« Celia a pensé : c'est ainsi que la fin du monde arrive. À bord d'une planche de surf, sur les épaules d'un touriste imbécile ».
La fin d'un monde, c'est en effet ce que Adam Dumont et ses proches vont connaître dans «
Faire les sucres » : un accident et ce sera le jeu de domino – ou plutôt de massacre – pour un couple pourtant soudé en apparence, orchestré par une
Fanny Britt fine psychologue. Cela pourrait être triste, en vrai c'est d'un pathétique un peu cynique, et c'est un vrai régal à lire.
Adam Dumont provoque ainsi un accident de surf lors du splendide voyage à Martha's Vineyard que sa compagne Marion lui avait organisé pour le détendre – c'est loupé ! – pendant lequel il faillit se noyer (en réalité il a avalé un peu d'eau), après avoir percuté et abîmé le genou de Celia, une jeune femme du coin. S'il se remet physiquement assez vite, il n'en va pas de même de son mental, puisqu'il sombre dans une dépression assez sérieuse dont il n'arrive pas à sortir autrement qu'en se plaignant, et en achetant sur un coup de tête une érablière, officiellement pour diversifier ses affaires – il est un chef cuisinier assez en vogue, avec plusieurs restaurants et une émission télé –, en vrai parce qu'il est obsédé par la famille qui s'occupe de la production de sirop d'érable, cherchant en eux une espèce de salut à son enfance défaillante. Fini le cuisinier séducteur hype, place à une espèce d'enfant geignard qui se repose d'autant plus sur sa compagne Marion, une femme dévouée et proprette sur elle dont le souci a toujours été de plaire à tout le monde, au détriment de ses envies, et même de ses pensées (« Marion n'aimait pas entretenir des pensées négatives envers sa ville, et elle s'empêchait de le faire en s'accrochant avec vigueur à chaque indice lui permettant de croire que la réalité correspondait – dépassait même – le rêve » ; ce passage pouvant d'ailleurs être rapproché de son couple et de sa vie, du moins au début).

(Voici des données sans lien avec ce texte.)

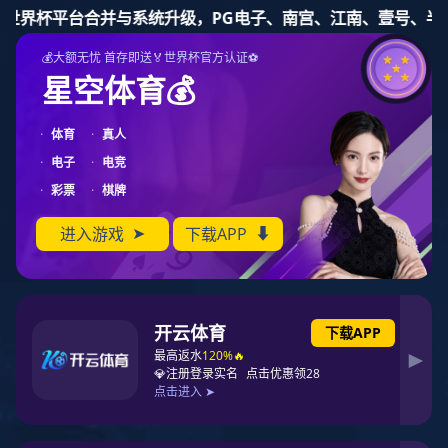
九游体育

联系九游体育
九游体育
品牌资讯
新闻动态
产品动态

成年后，我喜欢上了“躲”进卫浴间
2021-10-23
阅读量2058
一键分享 |
不知道什么时候开始
卫浴间
一个有正当理由和外界隔绝的个人空间
成为了家里的“生活避难所”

Le contrat implicite sur la base duquel le couple s'est construit étant donc fissuré, on observe une espèce de déséquilibre qui ne peut pas durer. Marion, si gentille, si parfaite, si en maîtrise d'elle-même, finira par péter un câble (on ne pouvait que trop le lui conseiller) et découvrir l'égoïsme, la méchanceté et le plaisir rien que pour soi : « Marion a cessé de brasser la soupe, épatée par l'aisance avec laquelle elle avait formulé cette méchanceté. Elle comprenait […] qu'un changement s'opérait en elle. Elle ne pouvait pas savoir s'il était provoqué par la transformation d'Adam depuis l'accident, mais elle ne pouvait s'empêcher de constater que, loin de vouloir jeter la faute sur la jeune inconnue de la plage par qui la crise était arrivée, elle ressassait plutôt une fureur contre lui, sa faiblesse, son égocentrisme, son manque de résilience. Lorsqu'elle s'y abandonnait, le mépris la traversait comme un torrent, et elle restait éberluée par le discours si construit, si impitoyable qu'elle formulait sans peine. Comme si elle s'y préparait depuis toujours. »
Les pires travers cachés en Marion et Adam ressortent donc : méchanceté et égoïsme comme exutoire pour la première, lâcheté et auto-apitoiement pour le second. Adam n'affronte rien, ne sait pas communiquer, et attend que les autres arrangent les choses pour lui à sa place et le comprennent alors que lui-même en est incapable. Curieusement je n'ai ressenti ni compassion, ni sympathie pour ces personnages en plein burn-out, et dont le mode de vie bobo est en pleine explosion. Peut-être parce qu'ils n'ont aucune envie de le reconstruire, sans pour autant savoir où ils vont ? Peut-être parce qu'ils n'ont aucune compassion eux-mêmes pour Celia, qui d'ailleurs assez symboliquement, n'a d'autre place qu'en début et fin du roman, de manière séparée, pour montrer combien leurs vies sont aux antipodes les unes des autres ? Ou tout simplement parce que
Fanny Britt n'en a pas non plus, qu'elle se délecte des misères de ces deux personnages un peu vains, occupés seulement d'eux-mêmes, qui sont complètement perdus quand leur cadre et leurs certitudes se fissurent. J'y ai lu une critique en filigrane de cette frange de la société, privilégiée, qui ne regarde rien d'autre que son nombril, au mépris des autres, moins fortunés mais plus clairvoyants, et qui ne supporte pas la réalité qui sourd du choc entre ces deux mondes.